Emergent Mind

Abstract

This paper addresses text-supervised semantic segmentation, aiming to learn a model capable of segmenting arbitrary visual concepts within images by using only image-text pairs without dense annotations. Existing methods have demonstrated that contrastive learning on image-text pairs effectively aligns visual segments with the meanings of texts. We notice that there is a discrepancy between text alignment and semantic segmentation: A text often consists of multiple semantic concepts, whereas semantic segmentation strives to create semantically homogeneous segments. To address this issue, we propose a novel framework, Image-Text Co-Decomposition (CoDe), where the paired image and text are jointly decomposed into a set of image regions and a set of word segments, respectively, and contrastive learning is developed to enforce region-word alignment. To work with a vision-language model, we present a prompt learning mechanism that derives an extra representation to highlight an image segment or a word segment of interest, with which more effective features can be extracted from that segment. Comprehensive experimental results demonstrate that our method performs favorably against existing text-supervised semantic segmentation methods on six benchmark datasets.

Paper introduces region-word alignment through image-text co-decomposition for text-supervised semantic segmentation.

Overview

  • Introduces CoDe, a novel framework for text-supervised semantic segmentation that aligns image regions with word segments to improve performance.

  • Employs visual-language models for decomposing images into regions and texts into keywords, reducing the training and testing phase discrepancy.

  • Demonstrates superior performance on six benchmark datasets, showing notable advancements in zero-shot semantic segmentation.

  • Suggests potential for further research in vision-language processing, aiming for broader applications in computer vision through accurate visual-textual alignment.

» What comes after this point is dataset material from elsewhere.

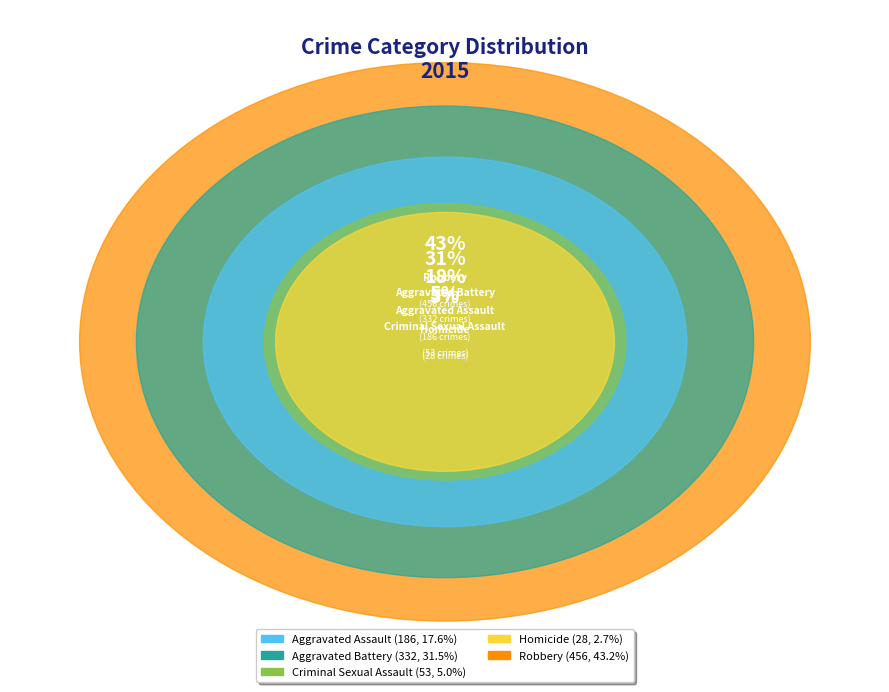

What percentage is NOT represented by Aggravated Battery?

68.5%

Towards Accurate Text-Supervised Semantic Segmentation via Image-Text Co-Decomposition

Introduction

Semantic segmentation has been a critical task enabling various applications in computer vision, such as autonomous driving, robotic navigation, and medical image analysis. Traditionally, fully supervised methods have reigned supreme, primarily hindered by the high costs associated with obtaining pixel-level annotations. In response, text-supervised semantic segmentation has emerged as an appealing avenue, leveraging the abundant image-text pairs available on the internet to overcome the annotation bottleneck. This work introduces a novel framework, CoDe (Co-Decomposition), that fundamentally addresses the limitations inherent in existing text-supervised methods by facilitating an alignment between image regions and word segments to significantly enhance semantic segmentation performance.

Methodology

Image-Text Co-Decomposition (CoDe) Framework

CoDe establishes a direct correspondence between image and text by decomposing them into semantically relevant regions and word segments, respectively. This decomposition is achieved by employing a visual-language model tailored for segmenting an image into regions and segregating a text into word segments based on selected keywords (nouns). This direct mapping between decomposed image regions and corresponding word segments drastically reduces the discrepancy between training and testing phases, peculiar to prior methods.

  • Image and Text Segmenters: Functioning as the core components, these segmenters are designed for deducing semantically coherent regions from images and word segments from text, respectively, facilitated by the selection of nouns from the text.
  • Region-Word Alignment Module: By leveraging contrastive learning, a consensus between the image and word segments is enforced, strategically reducing the gap prevalent in earlier methods between the training objective and the actual task of semantic segmentation.

Highlighted Region and Word Prompts

Given the challenge of applying vision-language models to masked inputs—stemming from the practice of highlighting certain segments by masking others—CoDe introduces learnable prompts that serve to maintain effective feature extraction capabilities. These prompts essentially provide a consistent input structure to the vision-language model, thereby enhancing the alignment between the highlighted regions and words.

Experimental Validation

An extensive evaluation of the CoDe framework was carried out on six benchmark datasets, demonstrating its superior performance over existing text-supervised semantic segmentation methods. Notably, CoDe achieved favorable performance against state-of-the-art methods in zero-shot semantic segmentation, further supported by comprehensive ablation studies highlighting the effectiveness of its individual components and the overall approach.

Implications and Future Directions

The CoDe framework marks a significant step forward in text-supervised semantic segmentation, resolving critical discrepancies that have historically limited the efficacy of such methods. By establishing a robust mechanism for aligning image regions with word segments, CoDe not only enhances the segmentation accuracy but also opens up new possibilities for zero-shot and few-shot learning in the context of semantic segmentation. Future work could explore the integration of CoDe's principles with other tasks in vision-language processing, potentially leading to more generalized models capable of understanding and processing complex visual-textual relationships across a broader spectrum of applications.

Conclusion

The introduction of the CoDe framework represents a pivotal advancement in the field of text-supervised semantic segmentation, addressing longstanding challenges through innovative methodology. By fostering a more accurate and direct alignment between image regions and textual descriptors, CoDe sets a new standard for the development of efficient and robust semantic segmentation models, significantly broadening the horizons for research and applications in computer vision and beyond.